Ben Groundwater
Ben Groundwater

@bengroundwater

WE THINK • March 2018

Ten travel lessons you need to know

Exploring the world is an education, a way of absorbing knowledge through experience. And the best travelers should, as says globetrotter Ben Groundwater, learn on the journey. From befriending strangers to solo travel, here are his age-old lessons

Take it slow
1

Take it slow

On your first holiday, you want to see everything. Ten countries in two weeks: tick all the boxes, do all the things. After a while, however, you realise that sometimes less is more. Visit fewer places, and spend longer in each, and you’ll be richly rewarded. 

2

You travel for you

Seeing the world is not a competition. You’re not holidaying to impress friends, or to make colleagues jealous, or for any reason besides pure enjoyment. You choose your destinations and your experiences for you. No one else matters.

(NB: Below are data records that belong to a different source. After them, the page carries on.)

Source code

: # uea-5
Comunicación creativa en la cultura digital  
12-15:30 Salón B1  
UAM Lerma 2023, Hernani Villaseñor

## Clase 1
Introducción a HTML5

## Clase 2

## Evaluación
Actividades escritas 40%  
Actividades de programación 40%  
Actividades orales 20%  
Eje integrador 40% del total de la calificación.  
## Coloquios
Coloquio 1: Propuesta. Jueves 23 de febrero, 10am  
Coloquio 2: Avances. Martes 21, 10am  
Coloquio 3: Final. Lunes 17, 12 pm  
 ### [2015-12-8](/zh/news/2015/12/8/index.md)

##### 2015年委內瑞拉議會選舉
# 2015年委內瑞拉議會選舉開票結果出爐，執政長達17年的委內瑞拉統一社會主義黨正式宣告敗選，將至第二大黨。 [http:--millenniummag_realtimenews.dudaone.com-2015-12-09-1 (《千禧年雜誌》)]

People are fundamentally good
3

People are fundamentally good

There’s a tendency to be on your guard at first, to listen to tales of thievery and scams and believe it’s safer to assume the worst in people. But that’s a mistake. The people you meet on the road are overwhelmingly good of intention and heart. You might run into the odd exception, but the vast majority of people are kind, generous and well meaning. 

4

You’re capable of amazing things

Travel will teach you that you can survive when things go wrong. You can make yourself understood in another language. You can befriend strangers. You can explore the world on your own. It’s all there in you. 

Risks are worth taking
5

Risks are worth taking

Travel is at its best when it challenges you, when it forces you to reconsider what you thought you knew, when it takes you outside your comfort zone. It’s a thrill, an experience, a story. The idea of ‘risk’ is different for everyone, but the benefits remain the same.

6

Two weeks is enough

Anyone waiting for that perfect time to see South America, or Africa, or Australia, holding out until they have six months to ‘do it properly’, will probably never make it there. Two weeks is enough to have an amazing experience. 

Travelling alone is great
7

Travelling alone is great

At first, it seems intimidating: going out on your own, tackling travel’s challenges without anyone’s help, existing purely in your own company. But solo travel is something everyone should experience. It’s the ultimate freedom, and will teach you more about yourself than you’ve ever known.

8

Expect the unexpected

Things will go wrong. Trains will run late, hotel bookings will fall through, restaurants will be terrible, and nothing will look like the brochure. That’s life. The sooner you accept these mishaps, the more enjoyable your travels will be.

Great holidays can never be recreated
9

Great holidays can never be recreated

It’s easy to want to go back and do the same things again, to recapture the magic, to see and feel the same things you did before. But travel doesn’t work like that. It will never be the same. Better to go somewhere new and make fresh memories.

10

Coming home is the worst

There is no more miserable feeling than the ‘back-home blues’, the knowledge that all that excitement, all that anticipation, all those challenges and joys and thrills, are finished. There’s only one cure: book another trip.